Party poopers: rightwing rally cancelled in San Francisco amid dog poo protest

Patriot Prayer cancels Saturday event, citing ‘safety concerns’ and ‘smear campaign’ that branded group as white supremacists

A dog owner and pets at the rally site. Protesters had organized to fill the field with dog feces in anticipation of the event.
A dog owner and pets at the rally site. Protesters had organized to fill the field with dog feces in anticipation of the event. Photograph: Stephen Lam/Reuters

Patriot Prayer, the rightwing protest group that planned to rally in San Francisco on Saturday, has cancelled its event, citing safety concerns and a “smear campaign” by elected officials who called them “white supremacists”.

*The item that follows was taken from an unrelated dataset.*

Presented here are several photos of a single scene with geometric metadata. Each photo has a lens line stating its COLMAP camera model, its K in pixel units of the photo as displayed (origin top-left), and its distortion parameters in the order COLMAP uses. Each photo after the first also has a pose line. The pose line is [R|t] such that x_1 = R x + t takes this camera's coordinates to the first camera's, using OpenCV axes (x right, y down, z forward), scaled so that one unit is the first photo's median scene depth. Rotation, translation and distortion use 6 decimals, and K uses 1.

The group said it still intended to attend a rally on Sunday in nearby Berkeley, which has seen a number of violent standoffs between rightwing protesters and anti-fascist activists this year.

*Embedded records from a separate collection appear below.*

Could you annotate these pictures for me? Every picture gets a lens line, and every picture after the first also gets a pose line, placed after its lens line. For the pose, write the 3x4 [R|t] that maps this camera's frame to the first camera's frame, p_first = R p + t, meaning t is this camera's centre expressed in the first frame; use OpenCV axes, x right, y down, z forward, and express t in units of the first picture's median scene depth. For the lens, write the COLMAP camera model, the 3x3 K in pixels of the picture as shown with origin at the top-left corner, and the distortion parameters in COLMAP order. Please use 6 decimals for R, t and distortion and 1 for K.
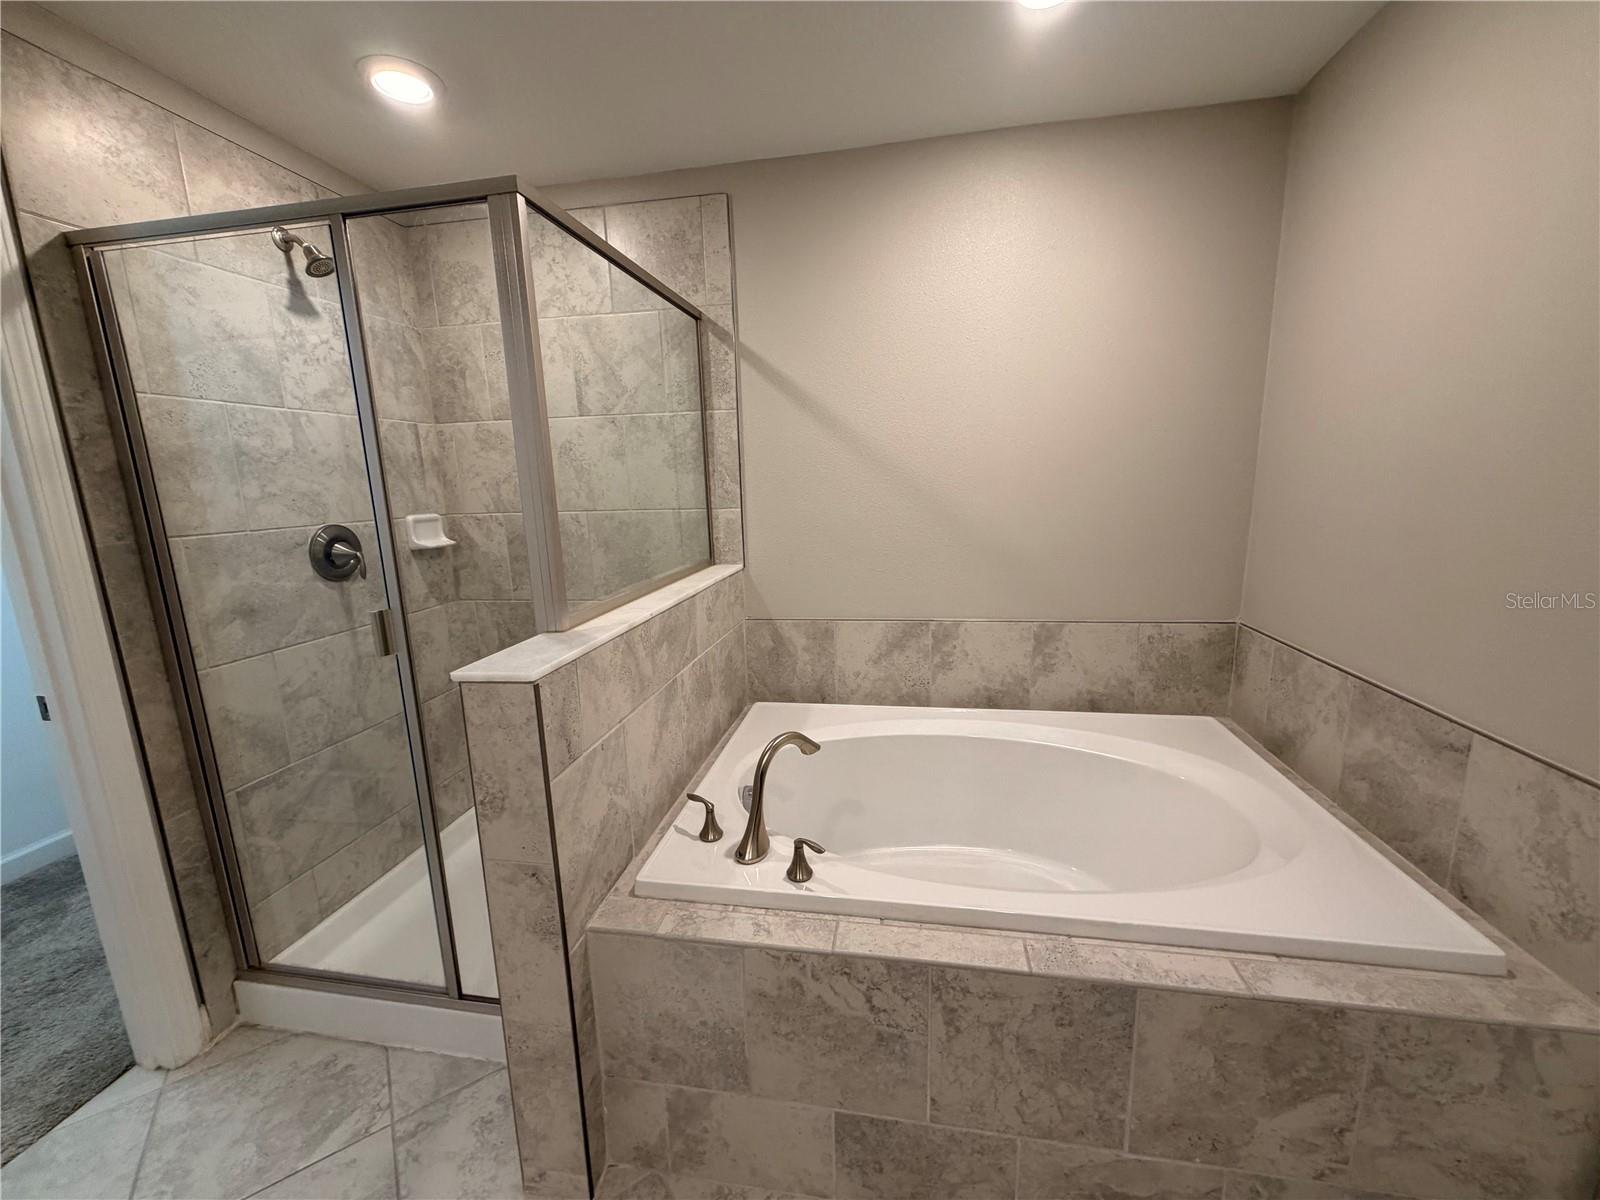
lens RADIAL K [[639.9, 0, 796.6], [0, 639.9, 600.4], [0, 0, 1]] dist [0.000599, 0.000155]
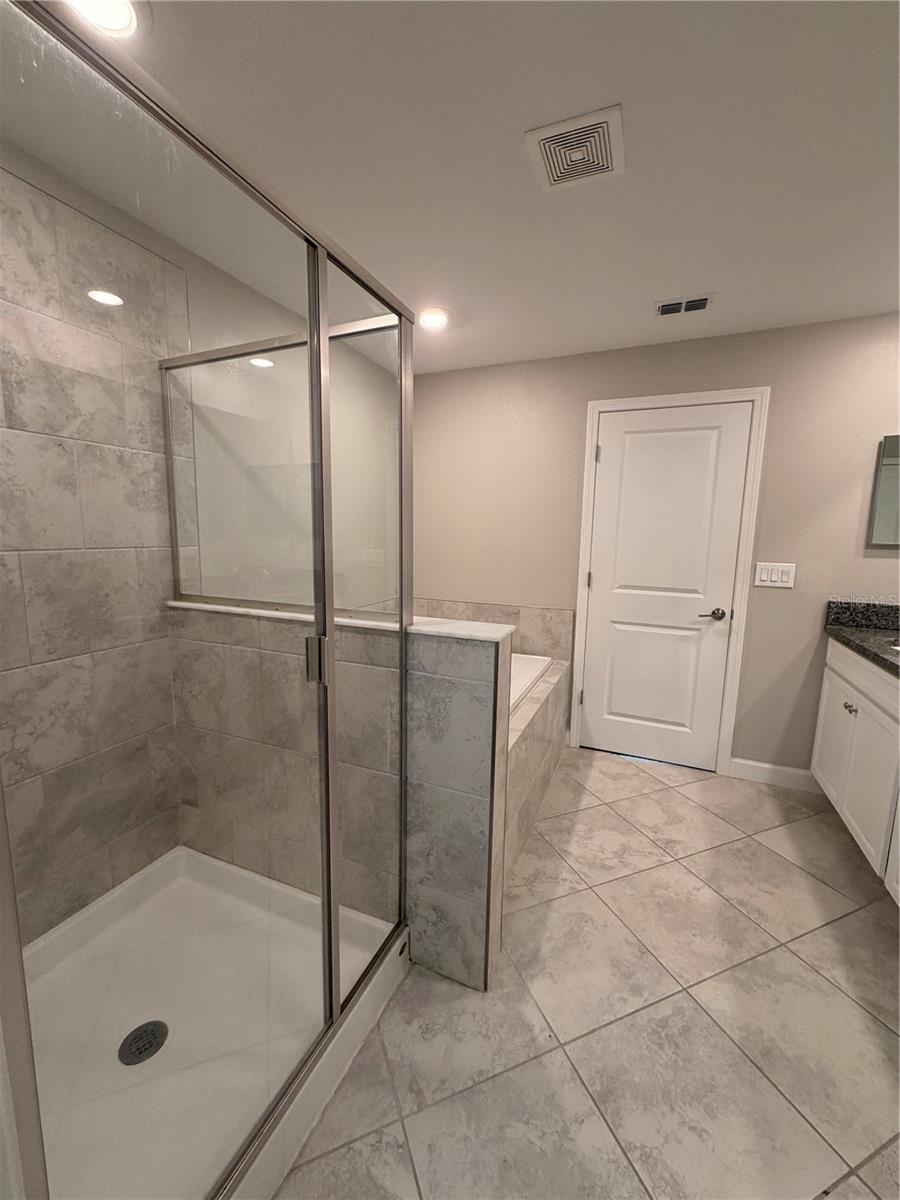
lens RADIAL K [[479.9, 0, 450.0], [0, 479.9, 598.1], [0, 0, 1]] dist [0.000599, 0.000155]
pose [[0.228035, -0.102343, 0.968259, -0.931187], [0.164128, 0.984270, 0.065382, -0.042705], [-0.959720, 0.144009, 0.241246, 0.442865]]
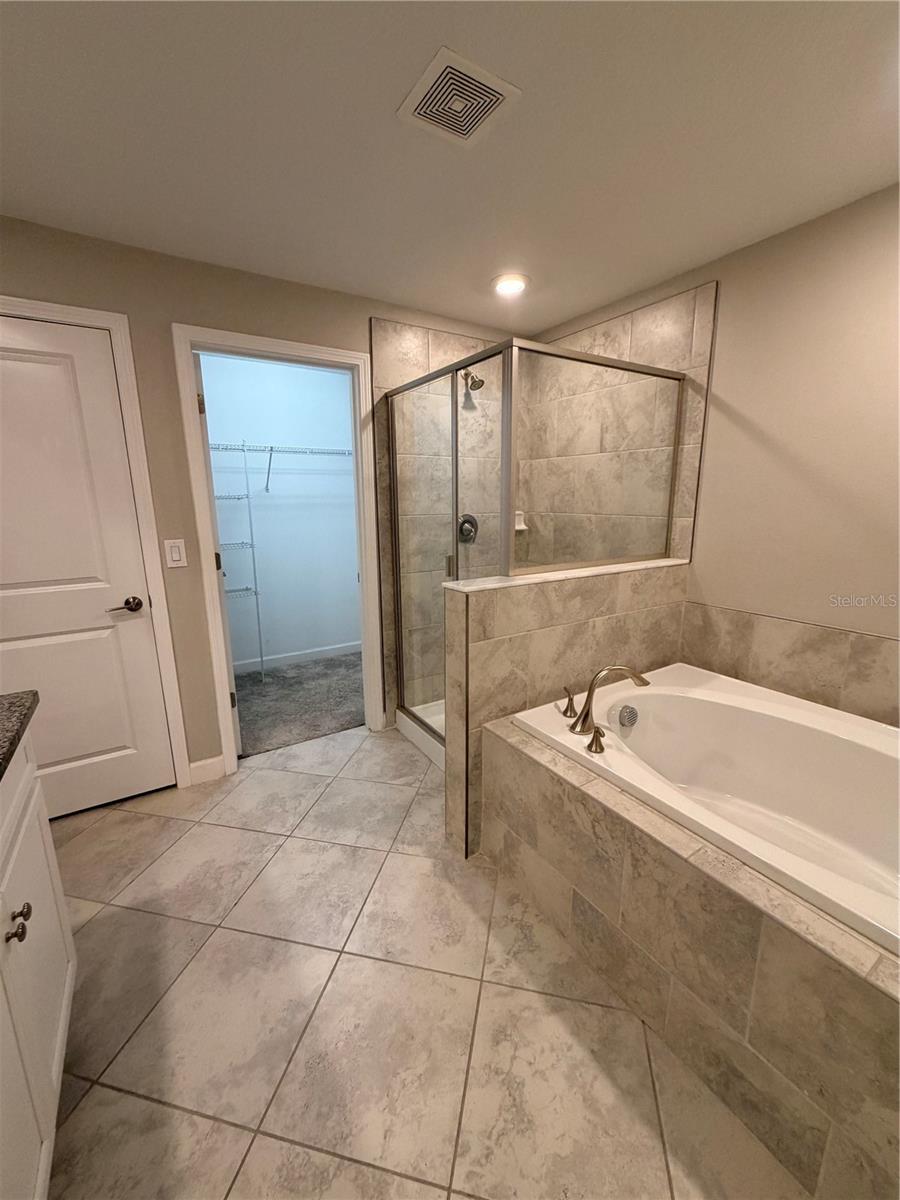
lens RADIAL K [[479.9, 0, 450.0], [0, 479.9, 598.1], [0, 0, 1]] dist [0.000599, 0.000155]
pose [[0.675074, 0.177688, -0.716032, 0.365589], [-0.152691, 0.983199, 0.100030, -0.002184], [0.721776, 0.041804, 0.690863, -0.064777]]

“We’re going to put our effort and resources into Berkeley,” Patriot Prayer organizer Joey Gibson said in a Facebook Live broadcast. “Berkeley is a better situation because we don’t feel that we’re walking into a trap.”

However, shortly after, the organizer of the Berkeley rally released a statement urging people not to come to her “No to Marxism in America” rally. Andrea Cummings said she was concerned for the safety of the people who might come to the event.

Thousands of San Franciscans were planning to mount counter-protests against the rightwing event, with residents planning to dance, march, rally, and boat in defiance of rightwing extremism. Several hundred people even announced a plan to allow their dogs to poo on the protest site in advance of the event.

The group’s intention to hold an event in the notoriously liberal San Francisco provoked considerable concern from the city’s elected officials, police, and residents, especially in the wake of the deadly white supremacist rally in Charlottesville.

A dog defecates at Crissy Field, the site of the now-cancelled rally.
A dog defecates at Crissy Field, the site of the now-cancelled rally. The group will go ahead with a rally planned for Sunday in Berkeley, California. Photograph: Stephen Lam/Reuters

Though Gibson has denounced white supremacy and neo-Nazis, Patriot Prayer events in the Pacific north-west have been attended by members of white nationalist groups and often devolved into violent street-fighting.

Elected officials, including House minority leader and San Francisco congressional representative Nancy Pelosi and mayor Ed Lee, unsuccessfully pressured the National Park Service to deny the group a permit for the rally. Pelosi called the group “white supremacist”.

Such characterizations amounted to a “smear campaign”, the organizers said.

“Intermingling of protesters and rally-goers would be a horrible horrible idea,” said Patriot Prayer member Gabriel Silva. “It would lead to nothing but casualties.”

“In our opinion,” said Gibson, “it seems like it would have been a huge riot.”